– Знаю, Михаил Федорович, какой у тебя срочный звонок… Плоть свою потешить захотелось!.. Со срамными девками блуд свершить!.. Забыл?!. Не прелюбы сотвори!.. – вспылил кот. – И далее – по тексту, – внезапно, как и вспылил, успокоился Герасим, – мои эссеи будут украшением твоего повествования и помогут читателю глубже проникнуть в глубь истории своего народа. (Да что ж это у него за страсть такая к тавтологиям? А так речь хорошая, ровная, средней интеллигентности.)
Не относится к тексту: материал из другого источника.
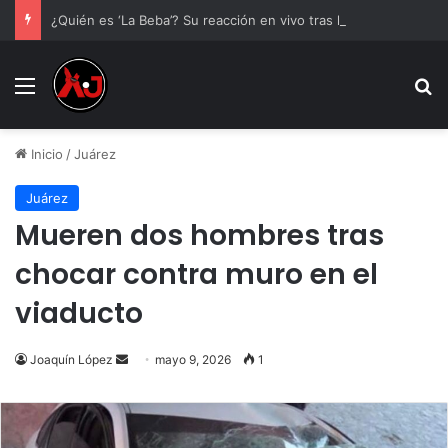
¿Quién es ‘La Beba’? Su reacción en vivo tras la mu3rt3 de César Gastélum se viraliza
Menu
B
Inicio
/
Juárez
Juárez
Mueren dos hombres tras
chocar contra muro en el
viaducto
Send
Joaquín López
mayo 9, 2026
1
an
email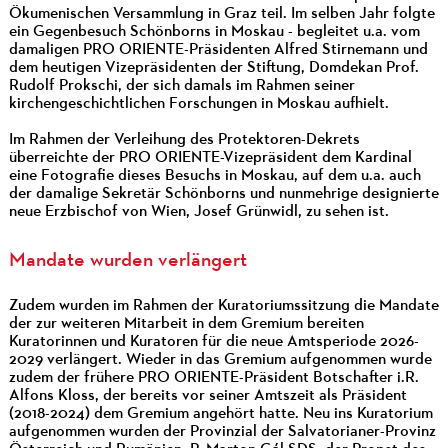
Ökumenischen Versammlung in Graz teil. Im selben Jahr folgte
ein Gegenbesuch Schönborns in Moskau - begleitet u.a. vom
damaligen PRO ORIENTE-Präsidenten Alfred Stirnemann und
dem heutigen Vizepräsidenten der Stiftung, Domdekan Prof.
Rudolf Prokschi, der sich damals im Rahmen seiner
kirchengeschichtlichen Forschungen in Moskau aufhielt.
Im Rahmen der Verleihung des Protektoren-Dekrets
überreichte der PRO ORIENTE-Vizepräsident dem Kardinal
eine Fotografie dieses Besuchs in Moskau, auf dem u.a. auch
der damalige Sekretär Schönborns und nunmehrige designierte
neue Erzbischof von Wien, Josef Grünwidl, zu sehen ist.
Mandate wurden verlängert
Zudem wurden im Rahmen der Kuratoriumssitzung die Mandate
der zur weiteren Mitarbeit in dem Gremium bereiten
Kuratorinnen und Kuratoren für die neue Amtsperiode 2026-
2029 verlängert. Wieder in das Gremium aufgenommen wurde
zudem der frühere PRO ORIENTE-Präsident Botschafter i.R.
Alfons Kloss, der bereits vor seiner Amtszeit als Präsident
(2018-2024) dem Gremium angehört hatte. Neu ins Kuratorium
aufgenommen wurden der Provinzial der Salvatorianer-Provinz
И вот у князя Василия Ивановича Шуйского возникла усталость от прослушивания русских народных музыкальных фольклоров (нет, этот кот меня определенно достанет). Он щедро оплатил Зинкину работу гривной серебра и высадил в районе сгибнувшего при укрупнении хозяйств сельца Плечевое. А названо оно было так по ремеслу, коим славилось Плечевое. А именно – изготовлением коромысел.
– Герасим, – спросил канарейка Джим, – какая морфологическая связь между словом «коромысло» и названием «Плечевое»?
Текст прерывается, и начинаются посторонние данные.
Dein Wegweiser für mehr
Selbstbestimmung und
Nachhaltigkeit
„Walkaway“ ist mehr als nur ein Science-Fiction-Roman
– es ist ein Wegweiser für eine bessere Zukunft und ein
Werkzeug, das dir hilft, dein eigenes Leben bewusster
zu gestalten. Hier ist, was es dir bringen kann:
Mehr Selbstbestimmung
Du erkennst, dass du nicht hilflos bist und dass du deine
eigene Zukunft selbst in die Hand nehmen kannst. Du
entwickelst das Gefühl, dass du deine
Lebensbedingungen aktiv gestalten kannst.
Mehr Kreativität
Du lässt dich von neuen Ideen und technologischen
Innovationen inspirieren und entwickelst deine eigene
– Объясняю, – терпеливо отвечал Герасим. – Жители сельца были немногословны, поэтому, когда проезжающий люд интересовался природой их творчества типа «Это чё?», те из-за проблем с орфоэпией отвечали: «Х#й через плечо». Что, в общем-то, соответствовало смыслу и сущности предмета «коромысло». Подвыпившие русские, хвастая своей силой, при сватовстве говорили о женихе, что он ведро х’ем поднимает. Вы меня извините, Михаил Федорович, за не-норматив, но из песни хуя не выкинешь.
Но назвать сельцо «Х’ем» – это выглядело бы несколько двусмысленно и вызывало бы некоторое удивление у иноземцев, узнавших, что в Московии есть поселения, жители коих, ферф-люхт, майн либер, снабжают всю Россию пенисами, чем и зарабатывают себе на жизнь. Да и надпись на карте Великого Царства Московского «Большие Х#и» могла бы вызвать у постороннего иноземца мысль, что в остальном Великом Царстве Московском х#и маленькие. Ну, на это ответ иноземцам дал наше все в стихе «Клеветникам России».
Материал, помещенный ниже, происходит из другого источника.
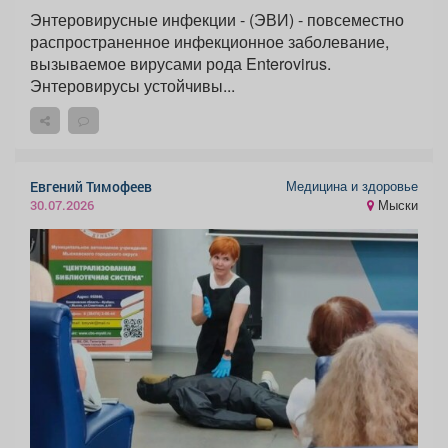
Энтеровирусные инфекции - (ЭВИ) - повсеместно
распространенное инфекционное заболевание,
вызываемое вирусами рода Enterovirus.
Энтеровирусы устойчивы...
Медицина и здоровье
Евгений Тимофеев
Мыски
30.07.2026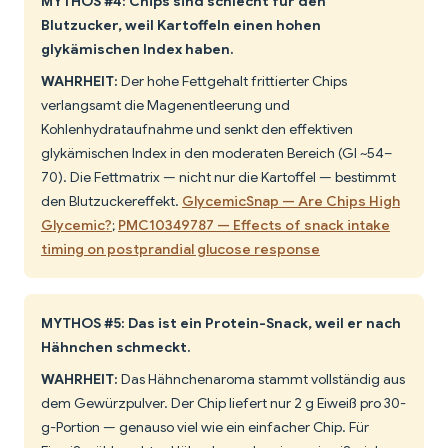
MYTHOS #4: Chips sind schlecht für den
Blutzucker, weil Kartoffeln einen hohen
glykämischen Index haben.
WAHRHEIT:
Der hohe Fettgehalt frittierter Chips
verlangsamt die Magenentleerung und
Kohlenhydrataufnahme und senkt den effektiven
glykämischen Index in den moderaten Bereich (GI ~54–
70). Die Fettmatrix — nicht nur die Kartoffel — bestimmt
den Blutzuckereffekt.
GlycemicSnap — Are Chips High
Glycemic?
;
PMC10349787 — Effects of snack intake
timing on postprandial glucose response
MYTHOS #5: Das ist ein Protein-Snack, weil er nach
Hähnchen schmeckt.
WAHRHEIT:
Das Hähnchenaroma stammt vollständig aus
dem Gewürzpulver. Der Chip liefert nur 2 g Eiweiß pro 30-
g-Portion — genauso viel wie ein einfacher Chip. Für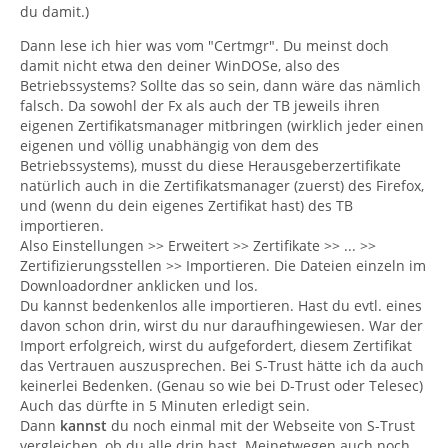
du damit.)
Dann lese ich hier was vom "Certmgr". Du meinst doch
damit nicht etwa den deiner WinDOSe, also des
Betriebssystems? Sollte das so sein, dann wäre das nämlich
falsch. Da sowohl der Fx als auch der TB jeweils ihren
eigenen Zertifikatsmanager mitbringen (wirklich jeder einen
eigenen und völlig unabhängig von dem des
Betriebssystems), musst du diese Herausgeberzertifikate
natürlich auch in die Zertifikatsmanager (zuerst) des Firefox,
und (wenn du dein eigenes Zertifikat hast) des TB
importieren.
Also Einstellungen >> Erweitert >> Zertifikate >> ... >>
Zertifizierungsstellen >> Importieren. Die Dateien einzeln im
Downloadordner anklicken und los.
Du kannst bedenkenlos alle importieren. Hast du evtl. eines
davon schon drin, wirst du nur daraufhingewiesen. War der
Import erfolgreich, wirst du aufgefordert, diesem Zertifikat
das Vertrauen auszusprechen. Bei S-Trust hätte ich da auch
keinerlei Bedenken. (Genau so wie bei D-Trust oder Telesec)
Auch das dürfte in 5 Minuten erledigt sein.
Dann
kannst
du noch einmal mit der Webseite von S-Trust
vergleichen, ob du alle drin hast. Meinetwegen auch noch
Вот и назвали сельцо Плечевым. Где князь Василий Иванович Шуйский и высадил Зинку по пути в Шую. А из Шуи как раз ехал Виленька Кюхельбекер, которого император Николай Александрович Первый за участие в декабрьской демонстрации несогласных обрек болтаться по России, не задерживаясь в одном месте более суток. Такой вот немецкий Вечный жид. И он подхватил в сельце Плечевое стрелецкую дочь Зинку, чтобы она скрашивала ему дорогу, длинную скучную, русскими народными песнями.
Потом он оставил ее в городке Егорьевске с рублем ассигнациями, где Зинку взял эскадрон гусар летучих, направлявшихся на Крымскую войну. И она пела им на привалах.
Вот с тех пор по всей Руси и появилась профессия плечевых, в память о сельце Плечевом, в котором исполнительница русских народных песен перешла из рук князя Василия Ивановича Шуйского в руки немецкого Вечного жида Вильгельма Ивановича Кюхельбекера…
И Герасим закончил свое повествование глотком настоя валерьянки…
– И что, – спросил я его, – ты твердо уверен, что профессия плечевых заключается в исполнении путникам русских народных песен?
– Да?! – двусмысленно поддержал меня канарейка Джим.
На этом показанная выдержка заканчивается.